Your instructions
Pull every line from the records that has the word "تغییر" in it.

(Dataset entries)
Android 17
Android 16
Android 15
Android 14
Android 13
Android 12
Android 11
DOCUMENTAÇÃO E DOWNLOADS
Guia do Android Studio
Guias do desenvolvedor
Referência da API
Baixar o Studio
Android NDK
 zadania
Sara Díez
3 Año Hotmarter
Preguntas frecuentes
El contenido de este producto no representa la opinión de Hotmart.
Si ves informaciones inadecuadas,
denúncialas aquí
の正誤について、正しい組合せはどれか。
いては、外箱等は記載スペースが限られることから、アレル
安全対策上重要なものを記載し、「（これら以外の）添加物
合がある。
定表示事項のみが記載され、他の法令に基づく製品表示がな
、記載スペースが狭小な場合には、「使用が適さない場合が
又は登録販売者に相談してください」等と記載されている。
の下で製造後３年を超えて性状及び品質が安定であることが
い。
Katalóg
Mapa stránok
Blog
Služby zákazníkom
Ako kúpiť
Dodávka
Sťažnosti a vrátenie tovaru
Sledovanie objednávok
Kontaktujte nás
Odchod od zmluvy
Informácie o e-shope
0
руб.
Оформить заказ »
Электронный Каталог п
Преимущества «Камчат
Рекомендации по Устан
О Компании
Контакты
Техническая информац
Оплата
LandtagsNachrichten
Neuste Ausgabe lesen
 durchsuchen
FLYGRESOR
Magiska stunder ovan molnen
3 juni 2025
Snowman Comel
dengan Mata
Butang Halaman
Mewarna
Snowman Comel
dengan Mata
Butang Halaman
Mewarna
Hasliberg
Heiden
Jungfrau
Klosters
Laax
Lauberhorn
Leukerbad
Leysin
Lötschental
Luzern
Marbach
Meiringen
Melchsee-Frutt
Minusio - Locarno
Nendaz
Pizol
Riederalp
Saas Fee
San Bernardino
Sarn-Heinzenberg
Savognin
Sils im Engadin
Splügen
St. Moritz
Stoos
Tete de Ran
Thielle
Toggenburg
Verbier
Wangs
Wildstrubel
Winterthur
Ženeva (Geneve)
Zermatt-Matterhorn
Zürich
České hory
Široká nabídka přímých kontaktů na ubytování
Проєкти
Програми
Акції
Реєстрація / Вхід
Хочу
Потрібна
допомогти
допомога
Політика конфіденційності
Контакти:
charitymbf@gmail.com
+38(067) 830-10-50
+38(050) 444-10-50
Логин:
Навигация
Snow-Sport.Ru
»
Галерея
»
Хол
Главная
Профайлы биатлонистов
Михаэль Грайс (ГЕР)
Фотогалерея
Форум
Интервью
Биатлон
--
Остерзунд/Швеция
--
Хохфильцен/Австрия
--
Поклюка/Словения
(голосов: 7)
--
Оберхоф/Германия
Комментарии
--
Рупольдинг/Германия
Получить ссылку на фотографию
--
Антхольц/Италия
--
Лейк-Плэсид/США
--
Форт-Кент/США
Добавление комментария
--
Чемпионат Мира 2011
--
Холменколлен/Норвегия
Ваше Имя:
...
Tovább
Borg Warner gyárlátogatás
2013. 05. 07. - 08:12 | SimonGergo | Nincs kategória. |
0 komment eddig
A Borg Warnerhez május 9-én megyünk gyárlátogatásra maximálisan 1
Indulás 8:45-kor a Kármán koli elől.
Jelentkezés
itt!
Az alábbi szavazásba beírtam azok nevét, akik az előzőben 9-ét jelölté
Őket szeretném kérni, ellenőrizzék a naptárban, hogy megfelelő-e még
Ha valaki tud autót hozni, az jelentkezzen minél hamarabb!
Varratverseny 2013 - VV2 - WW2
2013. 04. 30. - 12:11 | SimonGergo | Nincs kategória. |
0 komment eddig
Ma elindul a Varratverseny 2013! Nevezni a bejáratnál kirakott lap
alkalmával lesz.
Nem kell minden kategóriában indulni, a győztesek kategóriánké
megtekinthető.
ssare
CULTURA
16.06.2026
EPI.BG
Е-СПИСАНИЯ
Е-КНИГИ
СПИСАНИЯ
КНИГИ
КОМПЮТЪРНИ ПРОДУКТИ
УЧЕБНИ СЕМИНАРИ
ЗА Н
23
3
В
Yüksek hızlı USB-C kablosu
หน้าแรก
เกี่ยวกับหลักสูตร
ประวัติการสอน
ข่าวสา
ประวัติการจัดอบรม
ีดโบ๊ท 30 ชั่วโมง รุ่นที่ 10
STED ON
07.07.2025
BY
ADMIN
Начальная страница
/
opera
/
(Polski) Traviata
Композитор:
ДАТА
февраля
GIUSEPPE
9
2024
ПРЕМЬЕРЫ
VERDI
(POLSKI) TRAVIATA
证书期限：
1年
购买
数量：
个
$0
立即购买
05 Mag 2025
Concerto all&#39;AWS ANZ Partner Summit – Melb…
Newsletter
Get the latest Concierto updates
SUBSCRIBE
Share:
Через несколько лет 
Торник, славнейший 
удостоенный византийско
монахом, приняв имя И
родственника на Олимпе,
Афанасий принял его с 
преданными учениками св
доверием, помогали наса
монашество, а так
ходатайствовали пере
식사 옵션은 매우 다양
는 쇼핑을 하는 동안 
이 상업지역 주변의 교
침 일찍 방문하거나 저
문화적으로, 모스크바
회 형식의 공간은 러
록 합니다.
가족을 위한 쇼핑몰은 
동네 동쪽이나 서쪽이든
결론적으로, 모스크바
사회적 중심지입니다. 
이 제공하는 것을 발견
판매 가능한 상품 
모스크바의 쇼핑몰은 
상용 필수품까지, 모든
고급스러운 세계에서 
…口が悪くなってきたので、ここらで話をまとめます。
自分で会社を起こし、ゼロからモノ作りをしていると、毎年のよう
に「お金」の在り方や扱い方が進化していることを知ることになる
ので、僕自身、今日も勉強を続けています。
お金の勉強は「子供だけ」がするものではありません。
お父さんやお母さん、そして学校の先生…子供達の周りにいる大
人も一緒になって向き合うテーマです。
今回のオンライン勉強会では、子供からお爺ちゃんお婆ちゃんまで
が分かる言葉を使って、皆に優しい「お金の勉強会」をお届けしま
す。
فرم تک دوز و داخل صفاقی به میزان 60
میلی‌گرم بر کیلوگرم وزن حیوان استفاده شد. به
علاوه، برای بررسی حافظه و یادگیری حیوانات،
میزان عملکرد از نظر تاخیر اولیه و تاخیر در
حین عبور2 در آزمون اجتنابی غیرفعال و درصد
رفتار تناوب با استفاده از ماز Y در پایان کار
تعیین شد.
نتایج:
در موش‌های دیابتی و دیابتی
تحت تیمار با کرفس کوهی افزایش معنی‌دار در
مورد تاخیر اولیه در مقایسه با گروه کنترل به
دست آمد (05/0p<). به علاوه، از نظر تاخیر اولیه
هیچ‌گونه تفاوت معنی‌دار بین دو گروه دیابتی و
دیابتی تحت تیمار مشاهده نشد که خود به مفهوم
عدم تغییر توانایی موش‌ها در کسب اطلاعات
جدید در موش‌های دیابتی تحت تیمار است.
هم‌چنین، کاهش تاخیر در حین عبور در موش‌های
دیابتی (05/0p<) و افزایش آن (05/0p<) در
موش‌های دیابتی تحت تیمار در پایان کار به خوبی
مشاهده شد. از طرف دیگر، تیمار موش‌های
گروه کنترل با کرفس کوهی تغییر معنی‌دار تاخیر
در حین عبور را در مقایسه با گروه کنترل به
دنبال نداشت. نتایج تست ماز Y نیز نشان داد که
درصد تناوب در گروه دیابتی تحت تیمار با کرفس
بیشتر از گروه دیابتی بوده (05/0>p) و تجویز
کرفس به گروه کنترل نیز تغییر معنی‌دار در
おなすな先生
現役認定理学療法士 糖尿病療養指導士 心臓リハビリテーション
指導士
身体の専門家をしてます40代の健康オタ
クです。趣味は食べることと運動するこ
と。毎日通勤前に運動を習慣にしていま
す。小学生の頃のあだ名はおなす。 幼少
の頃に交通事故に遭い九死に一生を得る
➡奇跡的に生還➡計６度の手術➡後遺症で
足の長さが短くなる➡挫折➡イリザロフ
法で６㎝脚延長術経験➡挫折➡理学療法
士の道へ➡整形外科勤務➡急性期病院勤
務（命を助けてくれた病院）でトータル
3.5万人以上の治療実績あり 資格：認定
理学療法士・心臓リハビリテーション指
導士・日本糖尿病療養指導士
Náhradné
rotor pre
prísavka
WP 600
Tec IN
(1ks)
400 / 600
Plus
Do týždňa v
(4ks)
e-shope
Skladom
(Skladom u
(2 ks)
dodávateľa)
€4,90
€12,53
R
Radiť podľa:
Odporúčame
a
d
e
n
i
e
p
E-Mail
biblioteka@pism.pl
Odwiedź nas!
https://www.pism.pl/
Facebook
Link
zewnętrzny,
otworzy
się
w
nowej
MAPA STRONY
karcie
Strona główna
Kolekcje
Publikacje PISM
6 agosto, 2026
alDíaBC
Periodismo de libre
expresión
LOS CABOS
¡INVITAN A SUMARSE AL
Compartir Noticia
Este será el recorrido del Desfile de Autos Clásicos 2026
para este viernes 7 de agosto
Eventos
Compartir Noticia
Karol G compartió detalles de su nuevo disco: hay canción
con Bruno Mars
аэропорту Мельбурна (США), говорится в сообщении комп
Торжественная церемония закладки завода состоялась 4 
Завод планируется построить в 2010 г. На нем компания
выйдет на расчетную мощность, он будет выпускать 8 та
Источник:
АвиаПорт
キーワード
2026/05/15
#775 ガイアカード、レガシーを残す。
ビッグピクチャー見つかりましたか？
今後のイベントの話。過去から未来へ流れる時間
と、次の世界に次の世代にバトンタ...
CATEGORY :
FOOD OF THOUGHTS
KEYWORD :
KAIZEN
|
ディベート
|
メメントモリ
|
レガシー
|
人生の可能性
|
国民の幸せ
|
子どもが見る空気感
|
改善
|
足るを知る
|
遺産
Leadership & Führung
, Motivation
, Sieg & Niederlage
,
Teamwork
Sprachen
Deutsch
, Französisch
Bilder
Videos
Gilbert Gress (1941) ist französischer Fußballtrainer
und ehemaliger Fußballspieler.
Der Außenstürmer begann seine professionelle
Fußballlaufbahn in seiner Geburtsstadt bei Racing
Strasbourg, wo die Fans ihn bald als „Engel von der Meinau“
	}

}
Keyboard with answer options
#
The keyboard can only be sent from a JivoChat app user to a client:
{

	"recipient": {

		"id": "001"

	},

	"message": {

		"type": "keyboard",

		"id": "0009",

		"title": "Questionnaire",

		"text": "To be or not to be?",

Task response
عدم تغییر توانایی موش‌ها در کسب اطلاعات
گروه کنترل با کرفس کوهی تغییر معنی‌دار تاخیر
کرفس به گروه کنترل نیز تغییر معنی‌دار در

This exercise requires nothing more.